Fears of capital gains tax hikes and a raid on pension lump sums helped drive £1.2billion in withdrawals from UK-focused equity funds last month.
The figures from funds network Calastone add to the evidence of gloom over the Chancellor’s plans – with separate data also showing consumers cutting back on public spending in advance of the Budget.
Calastone’s figures show the continuation of a long-running exodus from UK stocks stretching back more than four years.
That includes more than £10 billion pulled out since September last year when anxiety was building over Ms Reeves’s first Budget.
Now, investors are responding to fears that she could raise capital gains tax or cut the tax-free lump sums that pension savers can withdraw from the age of 55, from the current level of £268,275.

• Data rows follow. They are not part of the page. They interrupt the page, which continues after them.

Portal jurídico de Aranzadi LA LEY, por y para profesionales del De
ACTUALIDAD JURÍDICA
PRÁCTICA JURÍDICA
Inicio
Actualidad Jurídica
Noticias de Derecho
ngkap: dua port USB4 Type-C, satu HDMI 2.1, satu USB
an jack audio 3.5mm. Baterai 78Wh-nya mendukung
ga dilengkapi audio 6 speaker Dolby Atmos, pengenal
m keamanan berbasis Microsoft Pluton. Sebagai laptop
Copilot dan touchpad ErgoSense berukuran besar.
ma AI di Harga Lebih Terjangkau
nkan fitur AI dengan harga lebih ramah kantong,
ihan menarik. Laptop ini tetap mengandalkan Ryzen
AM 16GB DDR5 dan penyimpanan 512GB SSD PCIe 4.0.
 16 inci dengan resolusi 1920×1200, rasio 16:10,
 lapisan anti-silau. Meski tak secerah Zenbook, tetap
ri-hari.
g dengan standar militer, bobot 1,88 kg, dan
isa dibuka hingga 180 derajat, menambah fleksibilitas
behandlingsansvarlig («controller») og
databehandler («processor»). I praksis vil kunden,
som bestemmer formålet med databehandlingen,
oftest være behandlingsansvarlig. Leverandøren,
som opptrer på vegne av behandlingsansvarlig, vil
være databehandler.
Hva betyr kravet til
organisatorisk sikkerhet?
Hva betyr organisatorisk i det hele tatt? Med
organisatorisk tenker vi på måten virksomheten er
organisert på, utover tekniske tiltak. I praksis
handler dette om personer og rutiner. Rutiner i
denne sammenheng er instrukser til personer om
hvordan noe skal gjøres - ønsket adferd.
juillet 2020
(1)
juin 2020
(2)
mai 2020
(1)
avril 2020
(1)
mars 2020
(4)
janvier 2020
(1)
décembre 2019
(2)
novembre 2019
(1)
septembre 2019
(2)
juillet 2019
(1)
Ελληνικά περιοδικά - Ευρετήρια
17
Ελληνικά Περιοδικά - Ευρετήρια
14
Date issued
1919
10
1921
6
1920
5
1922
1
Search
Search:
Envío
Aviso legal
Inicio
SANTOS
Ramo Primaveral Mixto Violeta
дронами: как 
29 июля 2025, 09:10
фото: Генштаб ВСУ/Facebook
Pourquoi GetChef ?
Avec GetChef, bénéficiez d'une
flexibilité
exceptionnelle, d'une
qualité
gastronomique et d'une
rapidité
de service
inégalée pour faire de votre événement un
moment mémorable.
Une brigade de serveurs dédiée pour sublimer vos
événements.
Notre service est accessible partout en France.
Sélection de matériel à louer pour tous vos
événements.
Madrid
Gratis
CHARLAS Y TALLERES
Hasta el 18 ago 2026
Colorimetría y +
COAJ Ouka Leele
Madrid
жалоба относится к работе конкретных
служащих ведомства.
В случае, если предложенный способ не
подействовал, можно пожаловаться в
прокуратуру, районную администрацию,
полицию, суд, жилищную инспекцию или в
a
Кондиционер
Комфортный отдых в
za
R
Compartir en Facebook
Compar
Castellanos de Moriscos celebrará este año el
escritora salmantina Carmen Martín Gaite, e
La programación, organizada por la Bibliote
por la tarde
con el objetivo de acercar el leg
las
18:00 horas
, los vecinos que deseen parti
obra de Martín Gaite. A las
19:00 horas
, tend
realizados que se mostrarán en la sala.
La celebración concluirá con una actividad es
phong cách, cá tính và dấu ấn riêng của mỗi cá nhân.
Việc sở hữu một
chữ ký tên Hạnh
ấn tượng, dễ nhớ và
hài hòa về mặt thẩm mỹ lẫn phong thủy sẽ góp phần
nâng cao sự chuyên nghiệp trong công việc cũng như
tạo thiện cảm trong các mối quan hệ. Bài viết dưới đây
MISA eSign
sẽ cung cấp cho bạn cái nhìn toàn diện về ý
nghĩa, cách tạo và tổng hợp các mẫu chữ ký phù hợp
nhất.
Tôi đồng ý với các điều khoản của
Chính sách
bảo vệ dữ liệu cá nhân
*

The Chancellor’s tax plans are causing ‘growing concern’
The flight from UK shares is part of a wider exodus from global stocks, also partly driven by worries of a ‘bubble’ in US artificial intelligence (AI) companies.
Overall, UK investors pulled a record £3.6billion from global and UK funds in October.
Edward Glyn, head of global markets at Calastone, said there was ‘growing concern about Rachel Reeves’ Budget and the anticipated tax implications’.
He added: ‘For some, it’s a simple matter of crystallising capital gains in case rates go up. This drove a huge uptick in selling this time last year and it’s clearly round two in 2026.
‘For many others it’s about pensions.
‘The tax-free lump sum that over-55s may draw from their pensions is such a vital part of most people’s retirement planning that the risk it will be scrapped or drastically scaled back is simply too concerning for many diligent pension savers in their 50s and beyond to contemplate.
‘Speculation on policy has made this drastic step the only rational choice for many, even if it may ultimately harm their longer-term financial goals.’
It came as London’s first Lady Mayor, Susan Langley, urged the Chancellor: ‘Please don’t tax growth.’
Ms Langley told the BBC that the City – which she represents in her new role – was ‘the engine and the powerhouse for the UK’.
She added: ‘We need to make sure that the City’s a place where entrepreneurs want to come, where companies want to grow, where they employ people, where they create innovation.’
Separately, figures from Barclays showed that consumer card spending fell by 0.8 per cent and consumer confidence tumbled last month.
Worries about jobs, the economy and household finances all deepened as many cut back or delayed purchases, the report revealed.
Julien Lafargue, chief market strategist, at Barclays Private Bank and Wealth Management, said: ‘Consumers and businesses alike appear to have adopted a ‘wait and see’ approach ahead of the Autumn Budget.’